### TEXT FOR ANALYSIS ###

Understanding and Deleting Old BigQuery Data in DataHub

Original Slack Thread

Hi Everyone!
I made some big query ingestion in our project but
on the dashboard its showing 1.3K big query datasets but I made only 4 big query ingestion seems some ingestion were made and deleted but data is there
How can I remove that old big query data if corresponding ingestions are deleted.

Hey there! :wave: Make sure your message includes the following information if relevant, so we can help more effectively!

  1. Are you using UI or CLI for ingestion?
  2. Which DataHub version are you using? (e.g. 0.12.0)
  3. What data source(s) are you integrating with DataHub? (e.g. BigQuery)

UI for ingestion
0.12.1
BigQuery

Can you tell me if this is your production environment or your local environment?

This statement is what you wrote:
“…the dashboard its showing 1.3K big query datasets but I made only 4 big query ingestion…”

Each ingestion run can bring in a lot of metadata from the source system, which creates many datasets.

Can you take a look at the “configured ingestion recipe”?

###

**WORK REQUEST A:**
In the thread about deleting old BigQuery data in DataHub, which DataHub version is the user running?
**WORK REQUEST B:**
Carry on the thread about deleting old BigQuery data in DataHub, picking up after its final line.

### DATA PROVIDED ###

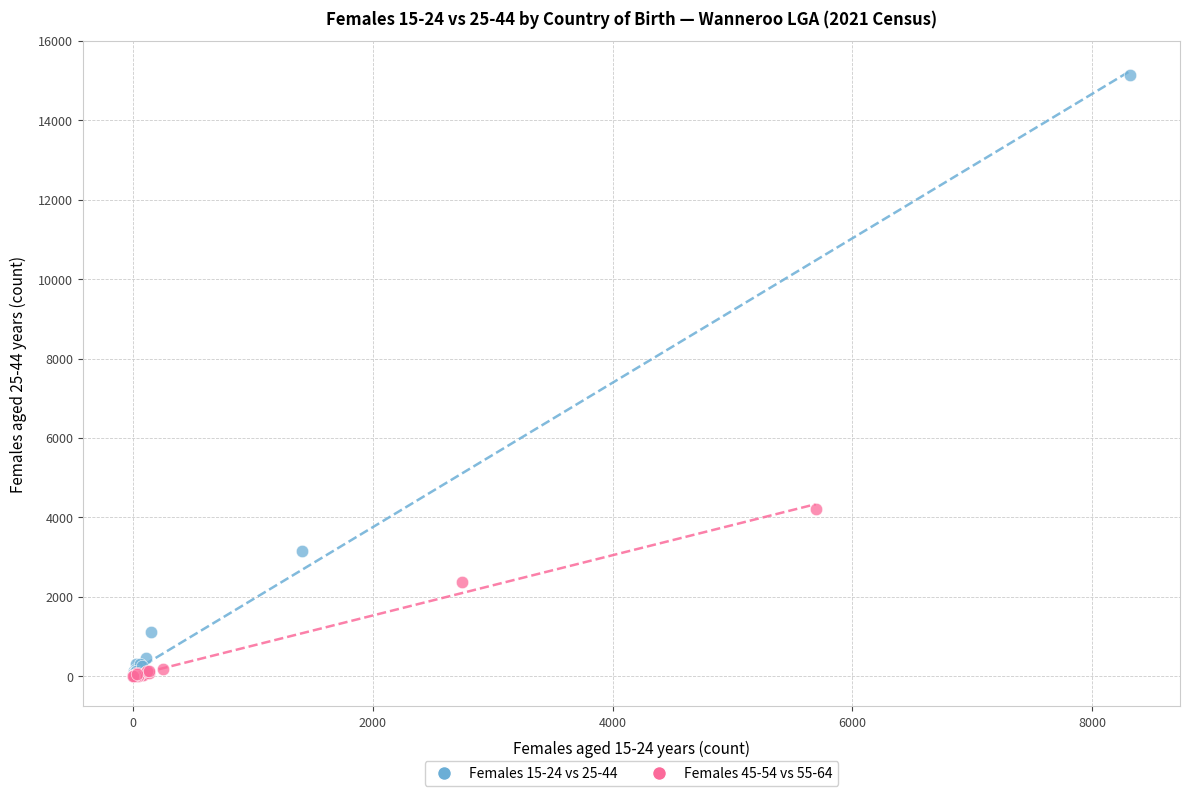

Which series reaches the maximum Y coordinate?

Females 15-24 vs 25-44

###

**ANSWER BOX A:**
0.12.1

**ANSWER BOX B:**
For example, if I am ingesting from mysql database, I may have 20 tables. This will create 20 datasets. I may have done one ingestion run.

Can you see if there is information here that will help you?
https://datahubproject.io/docs/ui-ingestion/#debugging-a-failed-ingestion-run

This is production env and even all 4 ingestions showing only 20 asset resources

it seems some ingestion were made previously but they are deleted but ingestion data asset are still there

any way to delete those?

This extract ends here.